→ **Extract**:
┌────────

CEDAR RAPIDS — Miss Hannigan and her 13 “rotten” ragamuffins will steal your heart the way the steal the show. Add in an adorable little pooch named Ralph in real life, and upcoming audiences will be cheering for “Annie” the way family and friends did throughout Thursday’s final dress rehearsal.
The solid-gold musical, which opened on Broadway 50 years ago, continues at least through Dec. 10 at Theatre Cedar Rapids. It’s not uncommon for holiday shows to add performances to meet ticket demands.
This production — the fourth time TCR has staged “Annie” since 1984 — has plenty of new baubles sprinkled from beginning to end, from preshow music on the Rhinestone Barton organ to a Christmas card moment after the curtain falls. In other words, don’t be dashing out the doors to beat traffic. Just chill in your chair, and I guarantee you’ll be warmed from head to toe. You might want to take a tissue or two.
Evie Kunz sparkles in the title role of little orphan Annie, who melts billionaire Oliver Warbucks’ heart when his secretary chooses her to spend the holidays at his Manhattan mansion.

└────────

→ **The exercise**:
Carry on the review of Theatre Cedar Rapids' "Annie" from its last sentence. The listing comes from a separate, unrelated source.

→ **Material supplied**:
┌────────

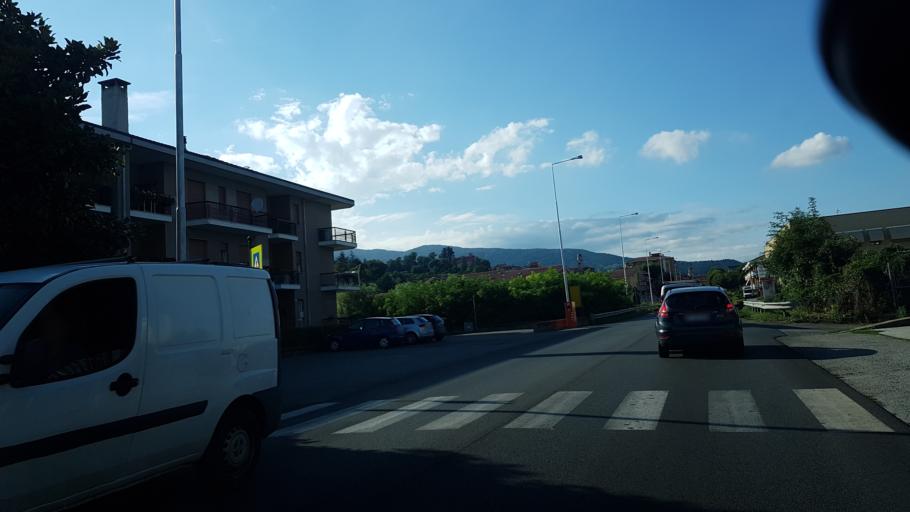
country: IT
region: Piedmont
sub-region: Provincia di Cuneo
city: Costiglione Saluzzo
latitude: 44.5579
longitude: 7.4893
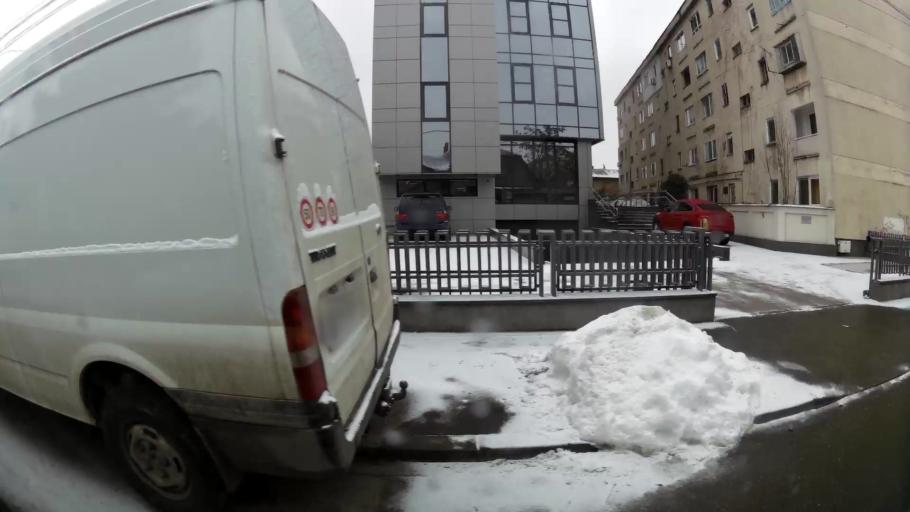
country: RO
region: Prahova
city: Ploiesti
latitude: 44.9480
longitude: 26.0154
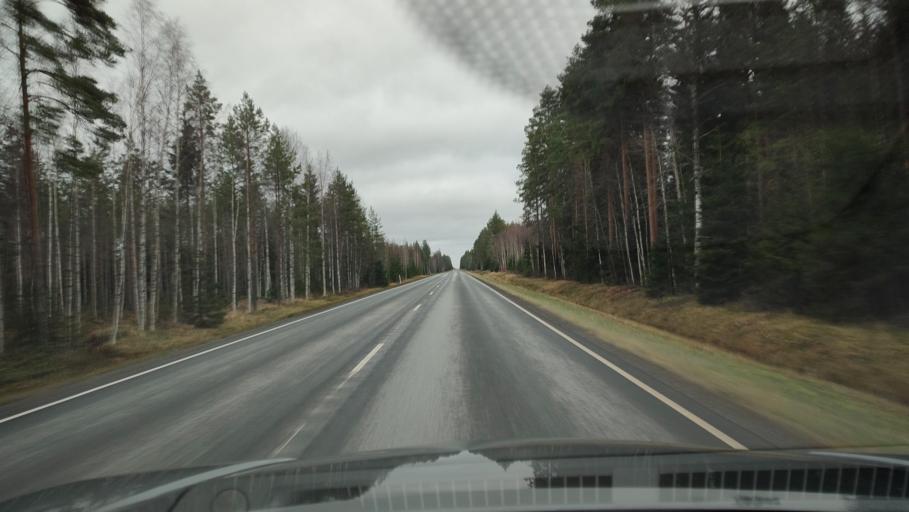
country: FI
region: Southern Ostrobothnia
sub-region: Seinaejoki
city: Kurikka
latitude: 62.5232
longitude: 22.3206
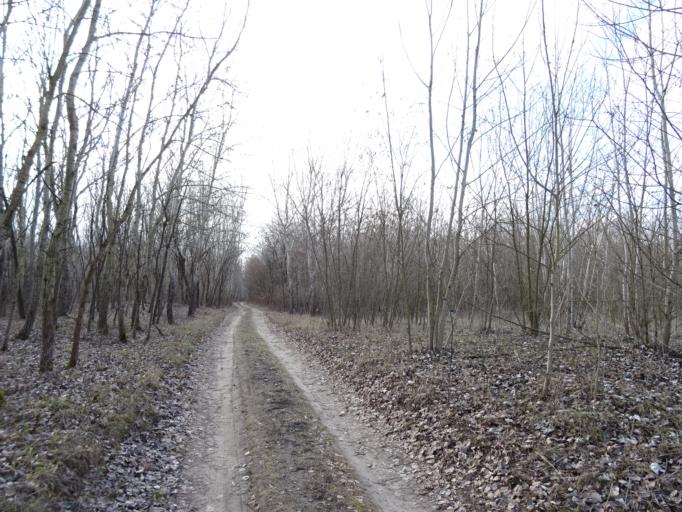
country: HU
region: Bacs-Kiskun
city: Szabadszallas
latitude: 46.8769
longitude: 19.2953
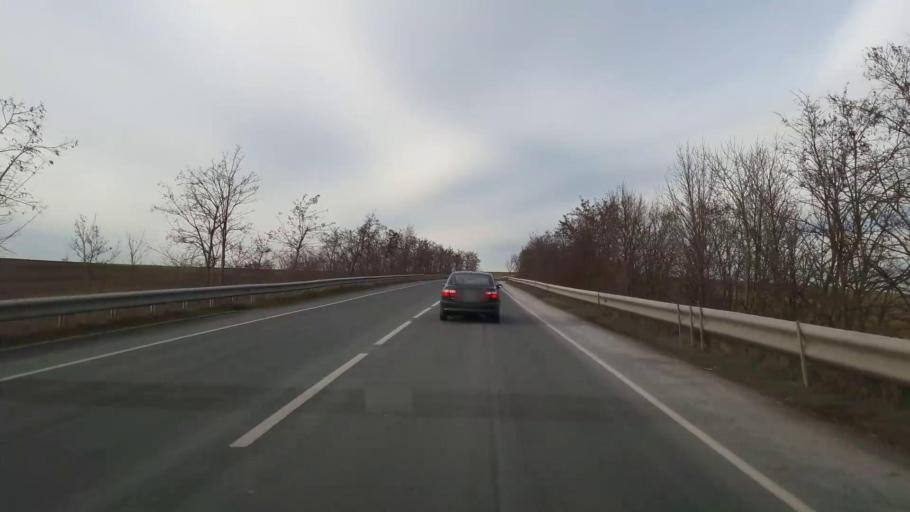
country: AT
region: Lower Austria
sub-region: Politischer Bezirk Mistelbach
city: Drasenhofen
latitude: 48.7308
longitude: 16.6572
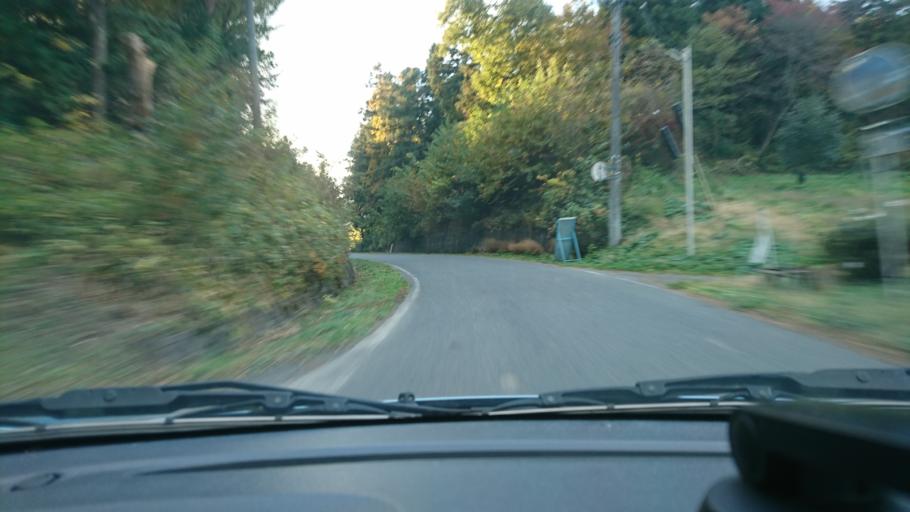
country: JP
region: Iwate
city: Ichinoseki
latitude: 38.7909
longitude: 141.1844
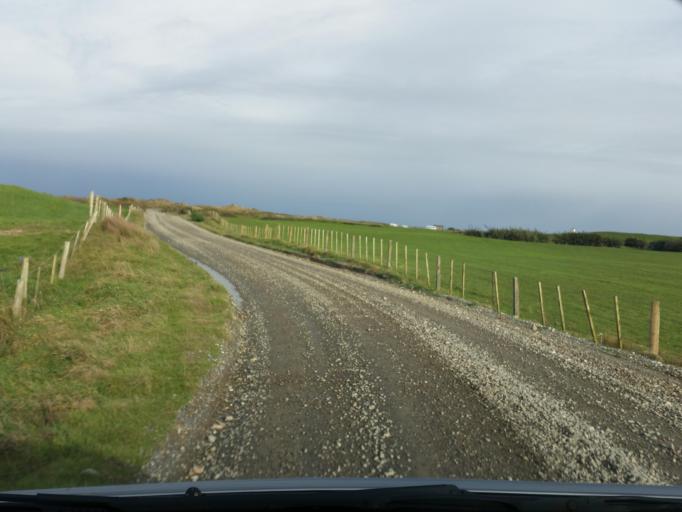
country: NZ
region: Southland
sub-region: Invercargill City
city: Bluff
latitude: -46.6554
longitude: 168.8560
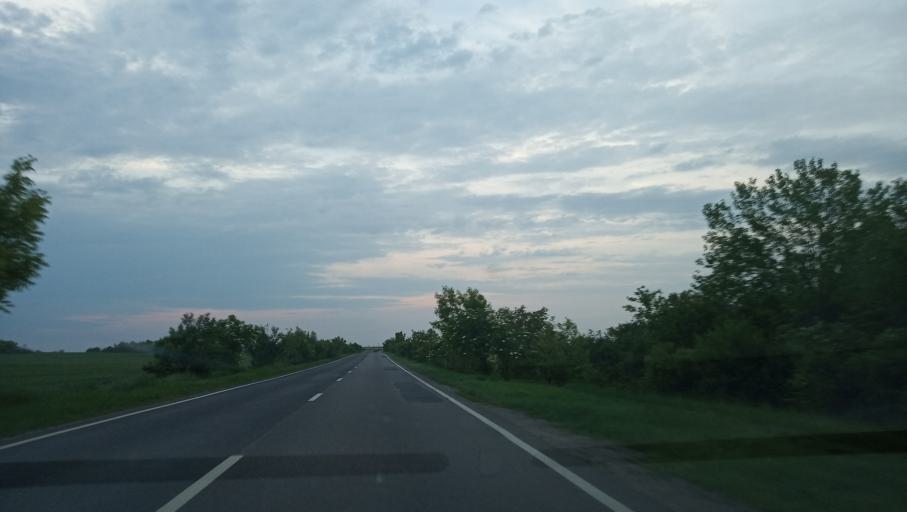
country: RO
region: Timis
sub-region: Comuna Voiteg
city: Voiteg
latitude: 45.4768
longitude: 21.2337
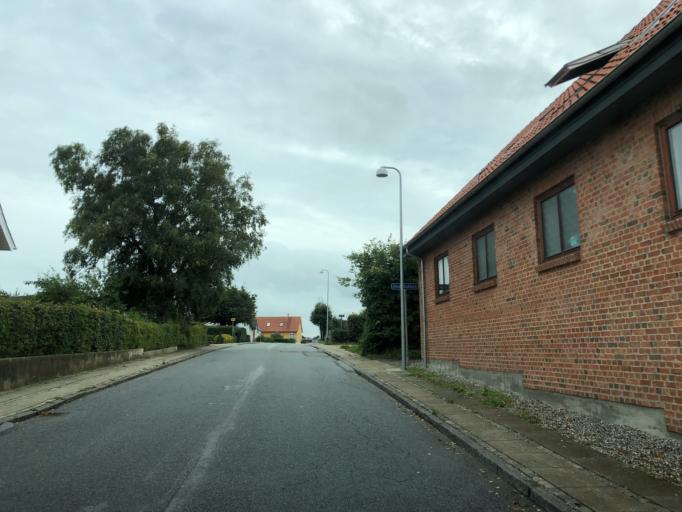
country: DK
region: Central Jutland
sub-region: Herning Kommune
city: Vildbjerg
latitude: 56.1780
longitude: 8.7436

└────────

→ **Task response**:
Kunz turns on the charm during her wistful melody “Maybe,” in which she imagines her reunion with the parents who have promised to comeback for her someday. Her charm keeps going through “Tomorrow,” her signature ode to optimism during the Depression, sung as she clutches the winsome stray pooch Sandy in her arms. Kids and dogs will win you over every time.
The other dirty dozen orphans are full of spitfire and sass, too. They’re the vinegar to Miss Hannigan’s oil. Their choreography for “Hard Knock Life,” in which they’re scrubbing the orphanage in the middle of the night, brought down the house. Erin Helm and Anna Slife have outdone themselves in creating dance moves as crisp and clean as the aprons on Warbucks’ servants.
Pint-size Rigley Ohrt is beyond adorable as the youngest orphan, Molly. She’s the real-life daughter of Anne Ohrt, who plays Warbucks’ secretary Grace Farrell with polish, verve and a beautiful voice.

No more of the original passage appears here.